RLHF Reinforcement Learning from Human Feedback
RoBERTa Robustly Optimized BERT Approach
ROGUE Recall-Oriented Understudy for Gisting Evaluation, a metric for evaluating a generated sentence to a reference sentence.
RoPE Rotary Position Embedding, an upgrade to traditional sinusodial positional embedding on Transformer architecture.

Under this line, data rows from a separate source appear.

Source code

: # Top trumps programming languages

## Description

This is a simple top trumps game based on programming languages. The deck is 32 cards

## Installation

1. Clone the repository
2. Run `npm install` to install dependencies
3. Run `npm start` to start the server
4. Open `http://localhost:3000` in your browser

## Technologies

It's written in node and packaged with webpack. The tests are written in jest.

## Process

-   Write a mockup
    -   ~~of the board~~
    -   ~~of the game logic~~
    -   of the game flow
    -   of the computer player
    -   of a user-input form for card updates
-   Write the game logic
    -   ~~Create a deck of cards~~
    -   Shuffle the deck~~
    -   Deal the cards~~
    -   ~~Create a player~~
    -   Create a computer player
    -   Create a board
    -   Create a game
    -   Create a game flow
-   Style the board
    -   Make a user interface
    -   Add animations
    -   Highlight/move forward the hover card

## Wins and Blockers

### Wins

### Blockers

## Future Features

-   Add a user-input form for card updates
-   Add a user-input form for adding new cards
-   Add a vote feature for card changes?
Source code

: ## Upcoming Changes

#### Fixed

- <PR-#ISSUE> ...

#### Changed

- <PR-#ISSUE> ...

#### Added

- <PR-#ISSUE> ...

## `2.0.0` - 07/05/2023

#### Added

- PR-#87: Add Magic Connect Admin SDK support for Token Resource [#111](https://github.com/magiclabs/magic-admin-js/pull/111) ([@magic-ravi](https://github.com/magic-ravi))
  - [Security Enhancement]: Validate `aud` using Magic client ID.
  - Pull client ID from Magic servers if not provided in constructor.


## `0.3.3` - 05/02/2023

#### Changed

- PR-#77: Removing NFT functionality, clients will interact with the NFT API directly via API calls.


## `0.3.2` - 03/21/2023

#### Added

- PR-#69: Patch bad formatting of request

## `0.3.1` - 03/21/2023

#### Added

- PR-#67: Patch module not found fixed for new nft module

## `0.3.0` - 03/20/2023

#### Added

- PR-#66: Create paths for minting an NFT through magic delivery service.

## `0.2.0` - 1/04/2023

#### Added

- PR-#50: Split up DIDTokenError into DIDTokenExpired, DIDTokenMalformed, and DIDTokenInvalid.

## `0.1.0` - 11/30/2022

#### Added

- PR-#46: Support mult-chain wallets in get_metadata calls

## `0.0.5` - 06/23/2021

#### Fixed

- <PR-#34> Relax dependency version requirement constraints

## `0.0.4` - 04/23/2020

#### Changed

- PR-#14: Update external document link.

Check this video for more details.

S

Term Description
SFT Supervised Fine Tuning, A fine-tuning method especially in LLMs
SQuAD Stanford Question Answering Dataset
SVAMP Simple Variations on Arithmetic Math word Problems is a challenge set to enable more robust evaluation of automatic MWP (Math Word Problem) solvers
SWE-agent Software Engineering agent, an agent-computer interface leveraging language models to fix bugs and resolve issues autonomously in real GitHub repositories.
SLM It can be both Small Language Model or Statistical Language Model

T

Term Description
T5 Text to Text Transfer Transformer
Toolformer Language Models Can Teach Themselves to Use Tools, a model trained to decide which APIs to call, when to call them, what arguments to pass, and how to best incorporate the results.
ToT Tree of Thoughts, a framework that generalizes over Chain of Thought by allowing an LM to explore multiple reasoning paths over conscious "thoughts".
Transformer A deep learning architecture based on attention mechanisms, introduced in "Attention Is All You Need."
TRL Transformer Reinforcement Learning, a framework for training and evaluating RL agents in the context of language generation tasks.

U

Term Description
U-Net Convolutional Networks for Biomedical Image Segmentation, a fully convolutional network architecture designed for semantic image segmentation.

V

Term Description
VAE Variational Autoencoder, a generative model that learns to encode data into a low-dimensional latent space and decode it back.
VIGC Visual Instruction Generation and Correction, a framework that enables multimodal large language models to generate instruction-tuning data and progressively enhance its quality on-the-fly.
ViT Vision Transformer, a vision model based as closely as possible on the Transformer architecture originally designed for text-based tasks.
VLU Vision Language Understanding, like Natural Language Understanding (NLU) but for images
Voyager An open-ended embodied agent with large language models, demonstrating autonomous skill discovery and continuous learning (most notably within the game Minecraft).
VRAM Video Random Access Memory, a special type of memory that stores graphics data for the GPU.

W

Term Description
Woodpecker Woodpecker is a training-free five steps method to correct hallucinations from MLLMs.
Word2Vec Efficient Estimation of Word Representations in Vector Space, a group of related models that are used to produce word embeddings, preserving semantic relationships.

X

Term Description
XLM Cross-lingual Language Models
XLU Cross-lingual Understanding
XNLI Cross-lingual Natural Language Inference
XLNet Generalized Autoregressive Pretraining for Language Understanding

Y

Term Description
YOLO You Only Look Once, a state-of-the-art, real-time object detection system.

Z

Term Description
ZeRO Zero Redundancy Optimizer

Note: PRs are accepted. Feel free to add more terms and their details.